The experts assessed the impact of a range of incidents such as earthquakes, aircraft crashes, explosions, fires, terrorist attacks and even meteorite strikes. They looked at the Sellafield plant but also at anything affecting the on-site low-level nuclear waste repository.
They included incidents where radioactive materials were blown on the wind across the Irish Sea to be deposited here, but even then such an incident would cause no detectable health impact, the report’s authors stated.
The only measurable adverse effect was the potential for socioeconomic impacts, they said. This would arise if tourists were put off coming to Ireland because of radiation or if sales of Irish seafood or farm products were reduced.
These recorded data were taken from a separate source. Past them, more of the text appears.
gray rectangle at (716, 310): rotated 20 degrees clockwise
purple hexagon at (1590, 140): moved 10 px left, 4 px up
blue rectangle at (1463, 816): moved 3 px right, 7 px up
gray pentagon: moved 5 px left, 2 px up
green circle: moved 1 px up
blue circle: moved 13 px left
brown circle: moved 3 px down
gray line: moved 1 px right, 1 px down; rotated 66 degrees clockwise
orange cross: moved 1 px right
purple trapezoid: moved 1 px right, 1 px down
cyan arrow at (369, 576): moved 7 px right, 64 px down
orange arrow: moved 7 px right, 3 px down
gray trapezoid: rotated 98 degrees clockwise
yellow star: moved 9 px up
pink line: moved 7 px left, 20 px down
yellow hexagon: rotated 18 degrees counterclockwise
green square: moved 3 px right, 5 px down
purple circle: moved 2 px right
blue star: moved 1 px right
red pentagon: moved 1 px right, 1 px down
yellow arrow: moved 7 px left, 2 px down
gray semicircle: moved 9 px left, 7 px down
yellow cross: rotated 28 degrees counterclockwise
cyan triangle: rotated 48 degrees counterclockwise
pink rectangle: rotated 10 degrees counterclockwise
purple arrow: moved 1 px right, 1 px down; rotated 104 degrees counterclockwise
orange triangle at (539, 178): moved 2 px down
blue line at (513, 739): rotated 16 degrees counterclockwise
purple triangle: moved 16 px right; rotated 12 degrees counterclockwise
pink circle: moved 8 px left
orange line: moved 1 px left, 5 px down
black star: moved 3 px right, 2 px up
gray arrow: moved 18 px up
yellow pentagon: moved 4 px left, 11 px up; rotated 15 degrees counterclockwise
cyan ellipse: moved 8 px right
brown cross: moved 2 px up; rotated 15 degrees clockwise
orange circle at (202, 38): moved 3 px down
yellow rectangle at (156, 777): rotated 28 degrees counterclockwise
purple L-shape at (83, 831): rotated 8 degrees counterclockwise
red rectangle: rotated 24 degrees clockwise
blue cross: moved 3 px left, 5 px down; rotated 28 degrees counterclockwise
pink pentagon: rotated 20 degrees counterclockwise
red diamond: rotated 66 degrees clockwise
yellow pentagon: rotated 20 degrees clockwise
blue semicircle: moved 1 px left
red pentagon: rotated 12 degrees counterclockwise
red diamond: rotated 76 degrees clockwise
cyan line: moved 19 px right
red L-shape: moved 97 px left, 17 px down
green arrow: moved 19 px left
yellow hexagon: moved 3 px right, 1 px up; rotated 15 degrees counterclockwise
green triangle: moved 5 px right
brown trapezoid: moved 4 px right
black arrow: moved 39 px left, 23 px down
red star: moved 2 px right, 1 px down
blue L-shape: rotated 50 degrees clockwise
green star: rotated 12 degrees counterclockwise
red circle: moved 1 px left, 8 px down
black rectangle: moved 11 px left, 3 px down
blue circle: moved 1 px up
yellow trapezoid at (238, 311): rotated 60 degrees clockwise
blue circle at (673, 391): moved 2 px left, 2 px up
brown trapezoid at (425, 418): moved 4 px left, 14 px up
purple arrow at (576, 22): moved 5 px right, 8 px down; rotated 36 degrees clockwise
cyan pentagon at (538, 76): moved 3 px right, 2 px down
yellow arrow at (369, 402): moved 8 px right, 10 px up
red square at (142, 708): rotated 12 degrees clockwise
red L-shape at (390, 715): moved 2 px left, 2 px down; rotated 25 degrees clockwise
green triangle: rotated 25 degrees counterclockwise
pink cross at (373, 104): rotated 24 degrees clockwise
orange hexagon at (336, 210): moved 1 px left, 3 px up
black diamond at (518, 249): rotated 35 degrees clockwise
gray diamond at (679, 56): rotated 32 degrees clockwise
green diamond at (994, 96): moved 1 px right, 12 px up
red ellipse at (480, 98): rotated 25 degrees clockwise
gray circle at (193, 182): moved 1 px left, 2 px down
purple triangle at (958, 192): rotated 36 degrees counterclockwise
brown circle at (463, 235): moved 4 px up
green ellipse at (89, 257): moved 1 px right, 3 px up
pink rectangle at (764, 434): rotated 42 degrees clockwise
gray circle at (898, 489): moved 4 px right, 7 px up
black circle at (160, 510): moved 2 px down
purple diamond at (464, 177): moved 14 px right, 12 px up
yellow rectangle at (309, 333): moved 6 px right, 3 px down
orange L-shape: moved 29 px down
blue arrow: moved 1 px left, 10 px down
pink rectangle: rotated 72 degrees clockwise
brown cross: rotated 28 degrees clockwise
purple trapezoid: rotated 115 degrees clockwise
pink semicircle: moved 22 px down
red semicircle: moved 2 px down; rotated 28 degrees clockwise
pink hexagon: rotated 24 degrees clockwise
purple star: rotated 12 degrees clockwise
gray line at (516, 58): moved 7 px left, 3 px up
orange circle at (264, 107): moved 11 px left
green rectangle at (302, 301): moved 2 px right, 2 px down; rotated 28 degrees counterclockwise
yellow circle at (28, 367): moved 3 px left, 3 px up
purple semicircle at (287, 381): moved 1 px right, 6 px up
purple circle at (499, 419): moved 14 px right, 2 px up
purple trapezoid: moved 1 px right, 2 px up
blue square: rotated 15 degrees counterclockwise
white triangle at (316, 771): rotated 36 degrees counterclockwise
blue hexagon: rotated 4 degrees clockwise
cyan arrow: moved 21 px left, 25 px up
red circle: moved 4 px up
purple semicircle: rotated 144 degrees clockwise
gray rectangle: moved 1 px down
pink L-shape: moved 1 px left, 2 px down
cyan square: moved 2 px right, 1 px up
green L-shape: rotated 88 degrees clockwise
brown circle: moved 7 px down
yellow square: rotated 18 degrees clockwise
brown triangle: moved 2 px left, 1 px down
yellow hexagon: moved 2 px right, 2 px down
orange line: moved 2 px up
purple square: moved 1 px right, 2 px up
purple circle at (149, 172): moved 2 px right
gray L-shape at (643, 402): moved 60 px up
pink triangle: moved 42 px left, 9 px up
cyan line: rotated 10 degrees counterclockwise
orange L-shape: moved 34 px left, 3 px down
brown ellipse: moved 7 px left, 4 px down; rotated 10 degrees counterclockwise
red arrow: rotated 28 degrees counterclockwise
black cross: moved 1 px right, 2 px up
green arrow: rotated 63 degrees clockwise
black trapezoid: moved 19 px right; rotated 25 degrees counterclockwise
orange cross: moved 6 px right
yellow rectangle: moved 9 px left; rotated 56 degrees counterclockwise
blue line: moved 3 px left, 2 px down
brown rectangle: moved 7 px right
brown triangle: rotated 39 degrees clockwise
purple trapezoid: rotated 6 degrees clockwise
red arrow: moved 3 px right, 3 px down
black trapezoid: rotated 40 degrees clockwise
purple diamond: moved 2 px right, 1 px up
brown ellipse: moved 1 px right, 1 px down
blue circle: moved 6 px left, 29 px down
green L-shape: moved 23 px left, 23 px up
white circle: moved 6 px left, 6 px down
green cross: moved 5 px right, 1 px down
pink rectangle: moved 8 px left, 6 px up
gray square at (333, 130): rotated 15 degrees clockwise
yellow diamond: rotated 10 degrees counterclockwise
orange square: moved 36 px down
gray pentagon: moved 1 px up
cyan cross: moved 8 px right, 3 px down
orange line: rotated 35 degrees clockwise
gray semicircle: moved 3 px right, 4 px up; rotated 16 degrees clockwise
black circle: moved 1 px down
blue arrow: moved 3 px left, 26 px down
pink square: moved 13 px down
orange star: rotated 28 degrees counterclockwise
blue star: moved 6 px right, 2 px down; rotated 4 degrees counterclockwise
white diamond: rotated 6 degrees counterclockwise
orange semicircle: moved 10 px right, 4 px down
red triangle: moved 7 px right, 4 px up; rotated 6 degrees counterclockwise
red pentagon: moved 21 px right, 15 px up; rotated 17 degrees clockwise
The report became possible following the 2008 release by the British authorities of information on Sellafield which was not previously available, Mr Hogan said. This enabled the Government to commission the international group of engineers and scientists to conduct a “probabilistic risk assessment” to gauge the dangers posed by the plant, Mr Hogan said. The team, including several experts from the Massachusetts Institute of Technology, made three two-week site visits to Sellafield, he said. The report represented a significant advance in answering Irelands concerns about the plant, he added.
Oisín Coghlan of Friends of the Earth said: “If it is borne out it is welcome, but it doesn’t change the objections we have to nuclear power as a fake solution for climate change.”
The report was independent of the Radiological Protection Institute of Ireland, but was welcomed by it, a spokesman there said yesterday. “It provides more detailed information about an accident at Sellafield,” he said.
The team included a “very long-term event” in its calculations, massive sea level rise hundreds of years into the future that would wash all of the contents of the waste repository into the sea. Even then radioactivity levels would be “barely detectable anywhere near our coasts”, the report said.